After explaining several types of pricing strategies, such as adding a specific dollar amount markup to the cost of a product; establishing perceived value to the customer; and setting a price based on the competitive environment, Harkins invited restaurateur and UMaine alumna Lisa Liberatore ’03, ’05 to speak about how she set prices at Lisa’s Legit Burritos, the Mexican-style eatery she founded in Gardiner, Maine, nearly five years ago.
Using a combination of those pricing strategies worked best for her, Liberatore told the students. To determine how much to charge for her burritos, quesadillas, nachos and hot dogs, she talked with prospective customers, assessed the competition and aimed for a 30 percent markup.
After sharing a sample menu with potential customers and learning she was within the ideal price range, Liberatore said she then went on a statewide quest to find every restaurant similar to hers.
“I tried the food, evaluated portion sizes and studied menus and prices,” she told the class. “I found a food distributor, developed a menu and determined all the things that would affect my bottom line, such as the cost of ingredients, electricity, labor, advertising and workers’ compensation insurance, as well as repairing and replacing equipment.”
She then calculated what prices the market could handle and adjusted portion sizes when her profit margin was low, she said.
“But ultimately I realized that my priority was keeping customers happy and that I preferred giving generous helpings over generating larger profit margins,” she continued. “While I like working with a 30 percent markup, sometimes I change one or two items and bump something 10 cents to give myself some breathing room.”
Every six months, Liberatore said she reassessed her prices because the cost of food is “very volatile.”
Liberatore also serves as the regional program coordinator of Top Gun, an entrepreneurial accelerator program offered by the Maine Center for Entrepreneurial Development, University of Maine and Maine Technology Institute.
The founder and former owner of Baxter Tea Company in Gardiner said
she relied on her previous pricing experience to determine what to charge at her restaurant.

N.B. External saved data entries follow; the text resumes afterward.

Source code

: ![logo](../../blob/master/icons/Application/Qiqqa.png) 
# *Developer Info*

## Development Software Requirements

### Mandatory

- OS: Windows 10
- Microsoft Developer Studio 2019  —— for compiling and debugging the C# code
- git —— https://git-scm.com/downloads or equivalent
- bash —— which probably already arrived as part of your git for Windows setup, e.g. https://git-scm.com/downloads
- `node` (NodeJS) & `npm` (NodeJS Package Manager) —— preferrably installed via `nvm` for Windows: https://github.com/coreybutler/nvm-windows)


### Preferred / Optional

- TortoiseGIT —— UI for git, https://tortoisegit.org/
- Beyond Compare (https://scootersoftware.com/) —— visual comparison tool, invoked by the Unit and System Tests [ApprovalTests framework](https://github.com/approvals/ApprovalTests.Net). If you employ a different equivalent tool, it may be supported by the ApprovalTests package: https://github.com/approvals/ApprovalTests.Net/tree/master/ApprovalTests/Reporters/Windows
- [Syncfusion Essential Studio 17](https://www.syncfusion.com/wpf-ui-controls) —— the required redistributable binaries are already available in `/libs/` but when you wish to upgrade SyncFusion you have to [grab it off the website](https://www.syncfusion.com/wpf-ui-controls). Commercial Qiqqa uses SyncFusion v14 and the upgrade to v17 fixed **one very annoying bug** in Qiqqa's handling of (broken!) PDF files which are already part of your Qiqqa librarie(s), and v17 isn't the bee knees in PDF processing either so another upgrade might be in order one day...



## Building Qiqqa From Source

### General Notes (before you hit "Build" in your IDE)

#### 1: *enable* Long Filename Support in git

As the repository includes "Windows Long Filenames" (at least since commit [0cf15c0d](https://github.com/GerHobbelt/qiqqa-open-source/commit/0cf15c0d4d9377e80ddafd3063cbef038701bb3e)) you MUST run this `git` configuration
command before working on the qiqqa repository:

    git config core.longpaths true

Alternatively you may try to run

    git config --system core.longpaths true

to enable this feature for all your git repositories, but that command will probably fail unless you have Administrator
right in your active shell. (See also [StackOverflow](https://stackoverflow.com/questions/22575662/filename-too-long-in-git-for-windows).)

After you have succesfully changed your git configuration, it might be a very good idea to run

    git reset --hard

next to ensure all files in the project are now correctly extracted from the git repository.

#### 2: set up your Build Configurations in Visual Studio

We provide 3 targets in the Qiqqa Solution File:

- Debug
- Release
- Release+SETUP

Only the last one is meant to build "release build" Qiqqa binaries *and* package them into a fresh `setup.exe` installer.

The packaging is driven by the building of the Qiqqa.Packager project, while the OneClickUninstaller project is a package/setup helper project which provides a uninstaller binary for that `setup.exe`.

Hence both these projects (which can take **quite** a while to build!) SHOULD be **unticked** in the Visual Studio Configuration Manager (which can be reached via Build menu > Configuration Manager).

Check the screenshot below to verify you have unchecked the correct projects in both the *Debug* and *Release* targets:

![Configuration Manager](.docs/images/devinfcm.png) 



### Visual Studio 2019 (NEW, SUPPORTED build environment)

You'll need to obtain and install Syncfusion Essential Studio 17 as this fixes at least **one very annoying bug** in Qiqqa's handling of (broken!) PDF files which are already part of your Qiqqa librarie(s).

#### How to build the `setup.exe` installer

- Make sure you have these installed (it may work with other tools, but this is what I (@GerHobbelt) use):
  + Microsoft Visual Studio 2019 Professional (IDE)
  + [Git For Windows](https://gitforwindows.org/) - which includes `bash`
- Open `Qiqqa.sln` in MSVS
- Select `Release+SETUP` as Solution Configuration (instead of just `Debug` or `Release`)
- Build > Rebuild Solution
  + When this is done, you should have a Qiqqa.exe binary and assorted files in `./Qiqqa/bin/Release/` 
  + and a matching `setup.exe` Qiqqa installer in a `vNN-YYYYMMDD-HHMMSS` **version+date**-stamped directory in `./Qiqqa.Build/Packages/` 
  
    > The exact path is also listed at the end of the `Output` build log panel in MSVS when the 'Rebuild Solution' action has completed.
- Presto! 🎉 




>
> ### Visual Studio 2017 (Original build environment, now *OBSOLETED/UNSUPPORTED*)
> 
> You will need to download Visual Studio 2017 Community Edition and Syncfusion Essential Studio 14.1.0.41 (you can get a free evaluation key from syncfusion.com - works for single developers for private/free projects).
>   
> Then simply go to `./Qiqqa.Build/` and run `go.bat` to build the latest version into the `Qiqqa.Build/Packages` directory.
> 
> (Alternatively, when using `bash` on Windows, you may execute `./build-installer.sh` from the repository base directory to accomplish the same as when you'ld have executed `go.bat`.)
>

Also helping her develop prices were representatives from a local food distributor. They sat down and examined the elements that went into every item to understand the true cost and assess the viability of a Mexican restaurant in central Maine.
“I knew my business idea had potential, but my goal was to figure out if it was worth putting money into,” said Liberatore, who previously served as program manager of Scratchpad Business Accelerator, a collaboration between UMaine and the Maine Technology Institute.
Since opening Lisa’s Legit Burritos in Gardiner, Liberatore has opened two more locations in Augusta, Maine, and Kingsport, Tennessee. While she manages the Gardiner restaurant, the other sites have different owners who operate under a licensing agreement with her.
Liberatore said she enjoys the restaurant business and knowing that she is bringing “fast, fresh Mexican food” to central Maine.
“I’m thankful for every customer,” she said.